As épocas são diferentes, mas queríamos dar esses novos significados. Quando lemos livros, isso acontece também. A gente tinha essa segurança, de ver que tinha tanta coisa mágica nessa música, que a gente sabia que era o certo a ser feito.

Sempre existem os arquitetos do caos, passamos por isso. Independentemente do trabalho, sempre podemos ter problemas. As coisas polarizaram tanto que até no site da Climatempo existem discussões (risos). Passamos por todas essas discussões diariamente. Quase sempre seremos contestados, mas prefiro assim do que se não pudéssemos falar nada.

E como é fazer um comercial tradicional, de 2 minutos, que antes estaria somente na TV, explodir de compartilhamentos no WhatsApp e em outras redes?

Existem muitas regras quando falamos de comunicação nas redes sociais. Toda tem a sua: os 5 primeiros segundos precisam ter algo para chamar atenção, as histórias precisam ser condensadas, os formatos têm que ser mais curtos, etc. Tudo é verdade, mas dentro de uma métrica que é a média. Nosso trabalho pode ir em direção ao "contraformato". Não temos muitas regras para capturar a atenção das pessoas.

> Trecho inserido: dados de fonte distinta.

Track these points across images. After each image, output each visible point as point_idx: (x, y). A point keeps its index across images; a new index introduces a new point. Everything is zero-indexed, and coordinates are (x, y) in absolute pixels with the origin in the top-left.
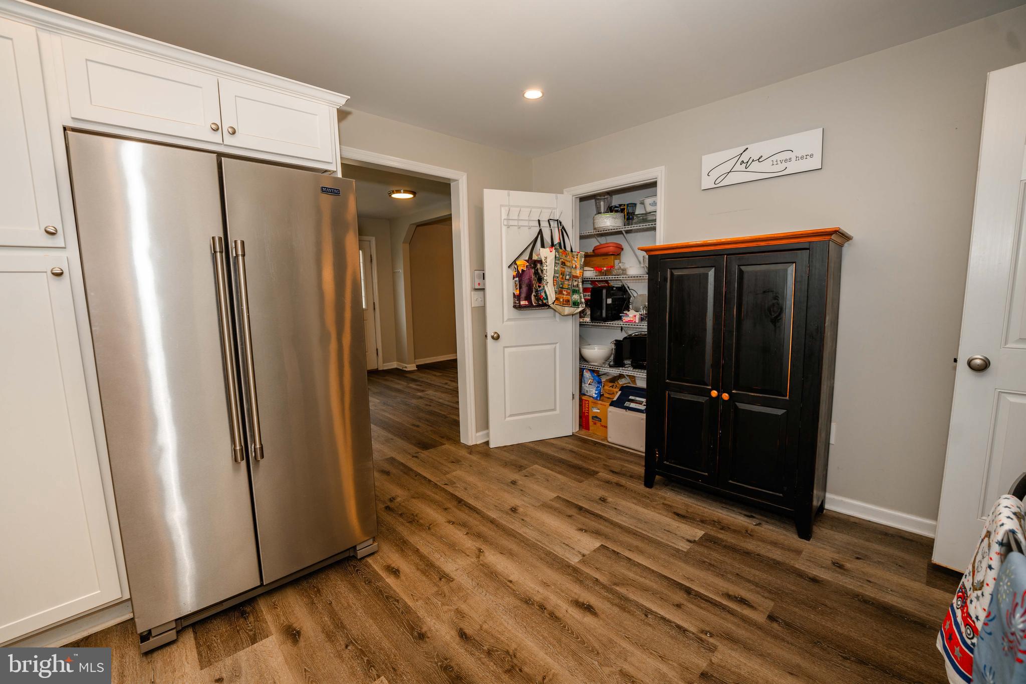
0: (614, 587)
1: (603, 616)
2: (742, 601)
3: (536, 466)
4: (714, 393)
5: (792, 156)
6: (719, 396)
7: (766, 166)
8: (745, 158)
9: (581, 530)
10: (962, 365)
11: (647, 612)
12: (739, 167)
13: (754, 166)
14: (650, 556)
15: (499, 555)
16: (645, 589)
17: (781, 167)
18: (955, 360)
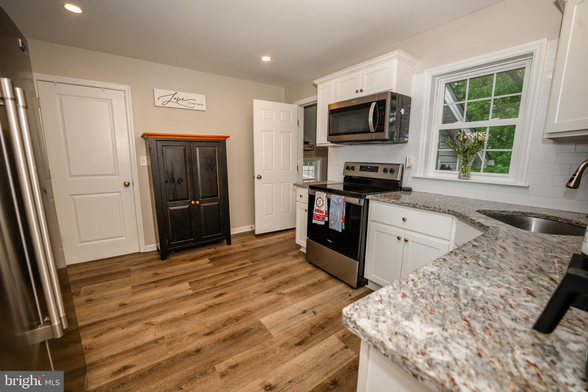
0: (216, 286)
1: (227, 292)
2: (243, 264)
3: (83, 288)
4: (193, 202)
5: (196, 102)
6: (195, 203)
7: (185, 103)
8: (176, 96)
9: (171, 286)
10: (256, 178)
11: (234, 282)
12: (173, 100)
13: (180, 102)
14: (208, 273)
15: (160, 316)
16: (223, 279)
17: (192, 106)
18: (254, 177)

A gente acreditava tanto na ideia, que fizemos o contrário: primeiro fomos paras as redes sociais para depois chegar na TV. A estreia foi em um evento da VW, realizado na segunda-feira (3) à noite. O mais assustador foi ter explodido, ter repercutido tanto em menos de 12 horas. Ouvi muita gente dizer que o comercial resgatou o motivo de cada um ter feito propaganda.